Among the remaining parameters that were varied, it was not surprisingly growth temperature, inducer concentration and plasmid (and indirectly gene) copy number that influenced recombinant protein production. This latter parameter also influenced culture heterogeneity at the single-cell level.
The last parameter that this work focused on was the qualitative influence of the expression host on the final product. Certain proteins are prone to be problematic for functional expression in E. coli even independent of the expression levels, the growth conditions or the protein engineering strategies. This was demonstrated by the example of the two difficult-to-express Norwegian Salmonid alphavirus E1 and E2 capsid proteins. Therefore, exploring the use of alternative bacterial hosts was considered; Pseudomonas putida, the organism XylS/Pm originates from, as well as cold-adapted members of the genus Pseudomonas.
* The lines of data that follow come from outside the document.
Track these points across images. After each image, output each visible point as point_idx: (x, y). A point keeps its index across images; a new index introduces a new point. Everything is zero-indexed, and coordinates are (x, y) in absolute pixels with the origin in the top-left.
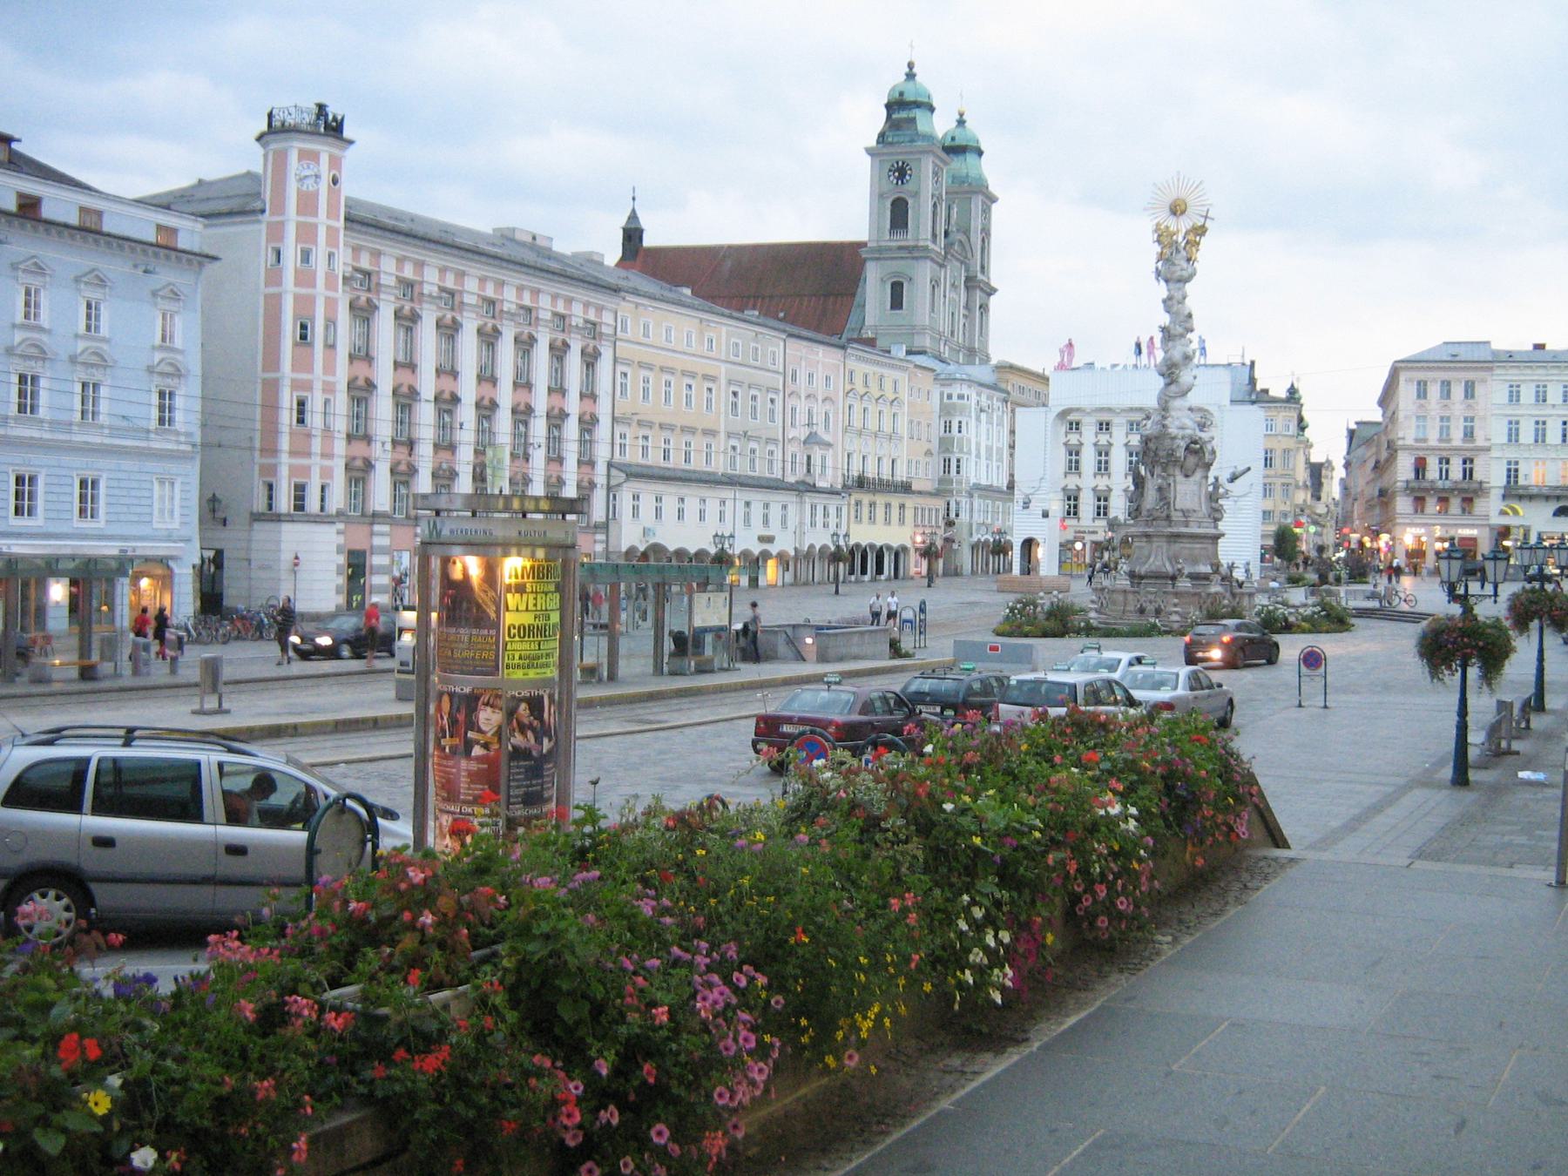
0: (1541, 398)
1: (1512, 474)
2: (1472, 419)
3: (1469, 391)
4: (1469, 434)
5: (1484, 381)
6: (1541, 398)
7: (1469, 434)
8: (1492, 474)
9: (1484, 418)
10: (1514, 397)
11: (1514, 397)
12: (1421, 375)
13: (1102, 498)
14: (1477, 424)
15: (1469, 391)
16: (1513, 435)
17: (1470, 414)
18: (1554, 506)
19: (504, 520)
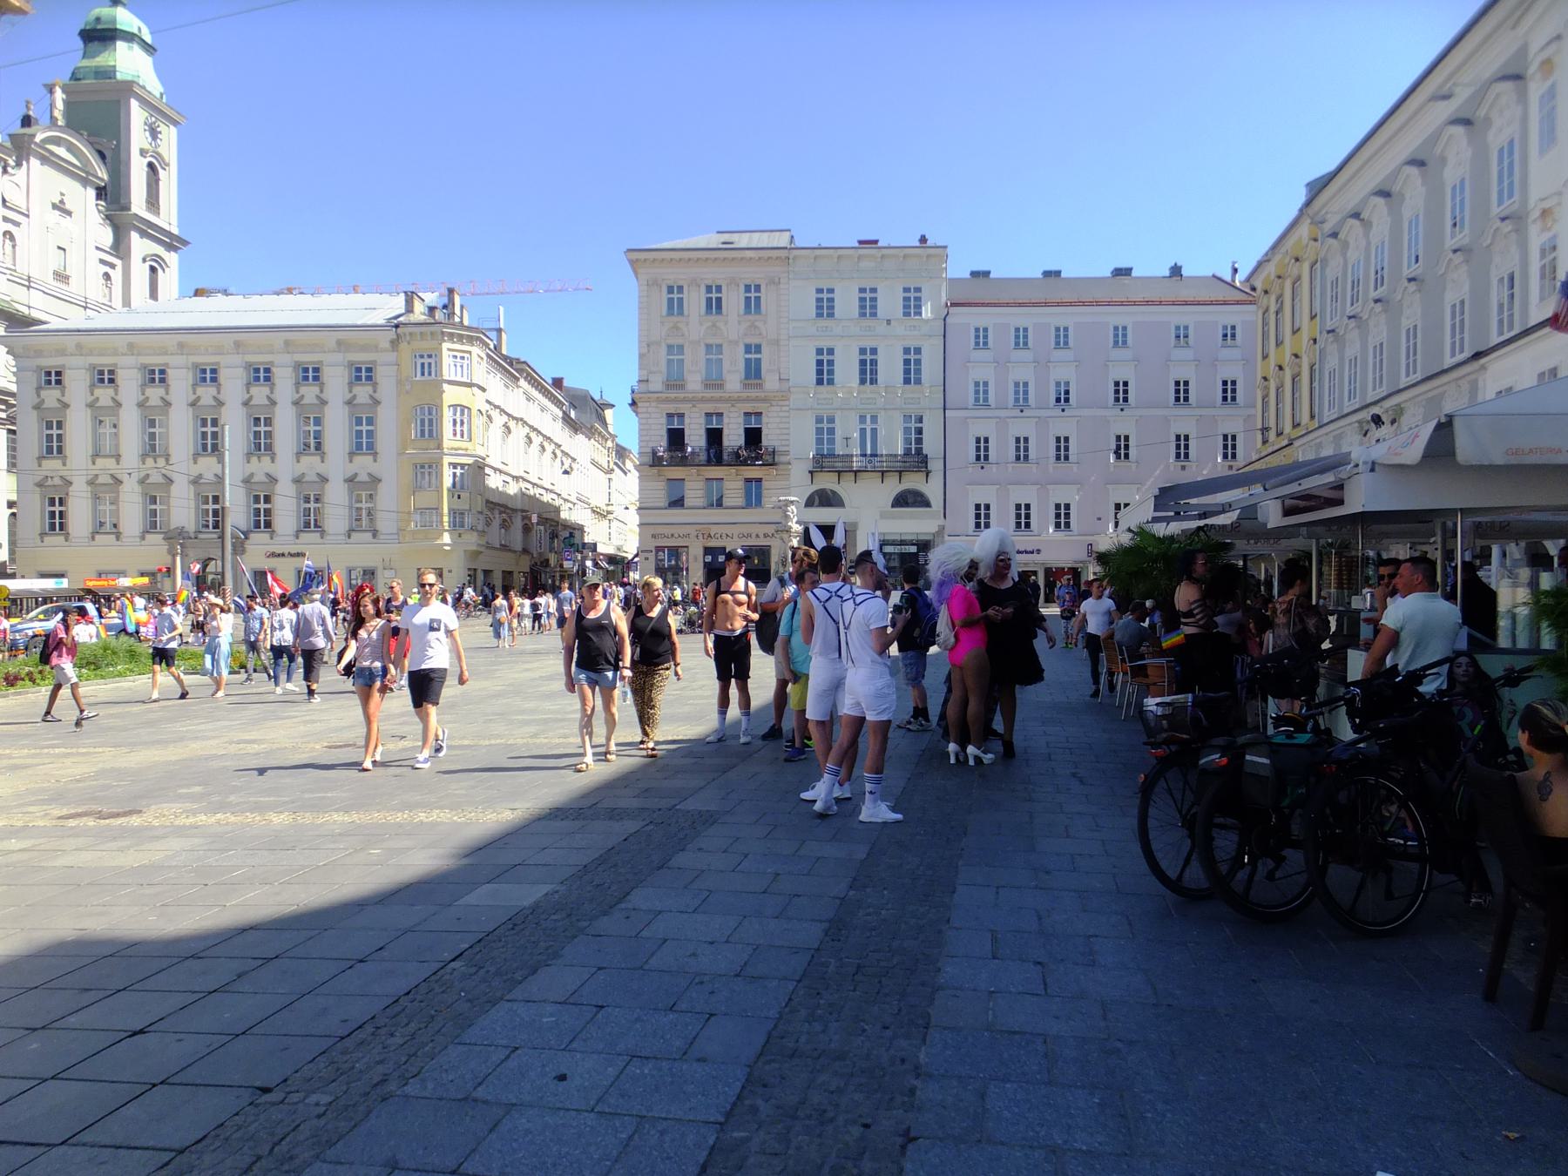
0: (868, 306)
1: (825, 429)
2: (758, 349)
3: (752, 305)
4: (753, 372)
5: (774, 282)
6: (868, 306)
7: (753, 372)
8: (794, 435)
9: (777, 342)
10: (825, 307)
11: (825, 307)
12: (673, 275)
13: (153, 497)
14: (765, 356)
15: (752, 305)
16: (824, 373)
17: (753, 340)
18: (893, 487)
19: (123, 573)
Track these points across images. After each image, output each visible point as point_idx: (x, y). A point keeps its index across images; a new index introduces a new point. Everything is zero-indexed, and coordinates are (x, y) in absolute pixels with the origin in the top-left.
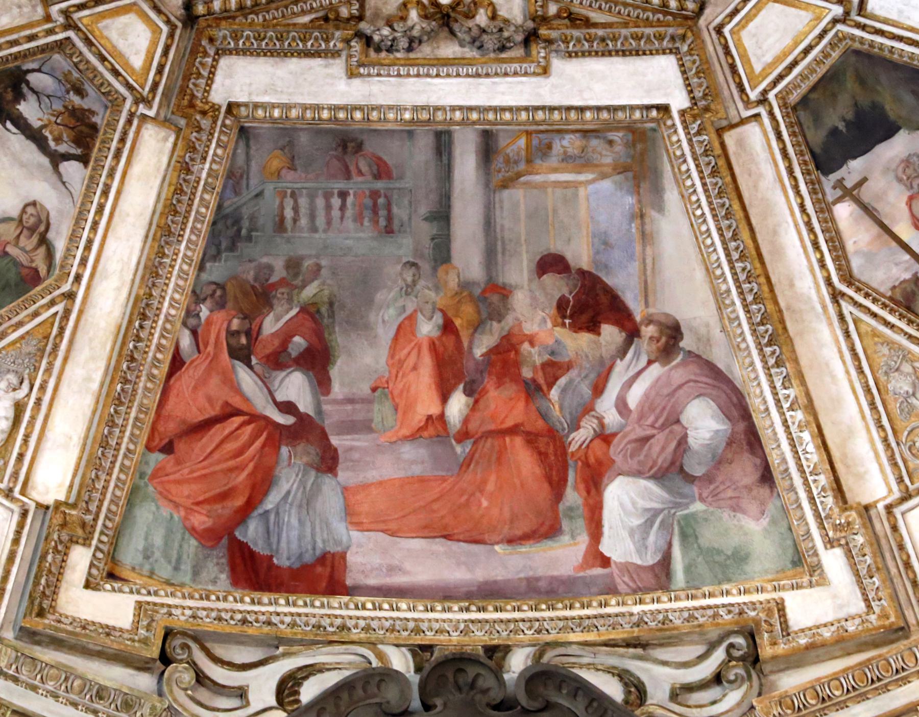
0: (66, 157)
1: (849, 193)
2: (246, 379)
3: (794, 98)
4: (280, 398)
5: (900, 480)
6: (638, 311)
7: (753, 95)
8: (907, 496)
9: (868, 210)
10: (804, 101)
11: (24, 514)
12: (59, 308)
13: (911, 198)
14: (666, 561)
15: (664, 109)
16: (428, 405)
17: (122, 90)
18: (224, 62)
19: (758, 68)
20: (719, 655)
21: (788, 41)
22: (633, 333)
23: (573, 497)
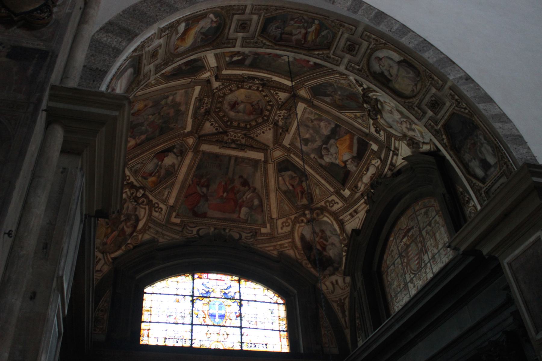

Vectors developed in this project were suitable to be directly transferred to these hosts; and at least for one protein (mCherry), even higher protein production levels could be achieved in P. putida compared to E. coli. The cold-adapted Pseudomonas strains also showed potential to be used as expression hosts for certain proteins, however, slow growth and low expression levels demonstrated the need to engineer these novel hosts further in the future.
The findings presented in this work not only expand our current understanding of gene expression in general, but also help to approach the goal to optimize bacterial recombinant protein production in a more rational manner than is currently possible.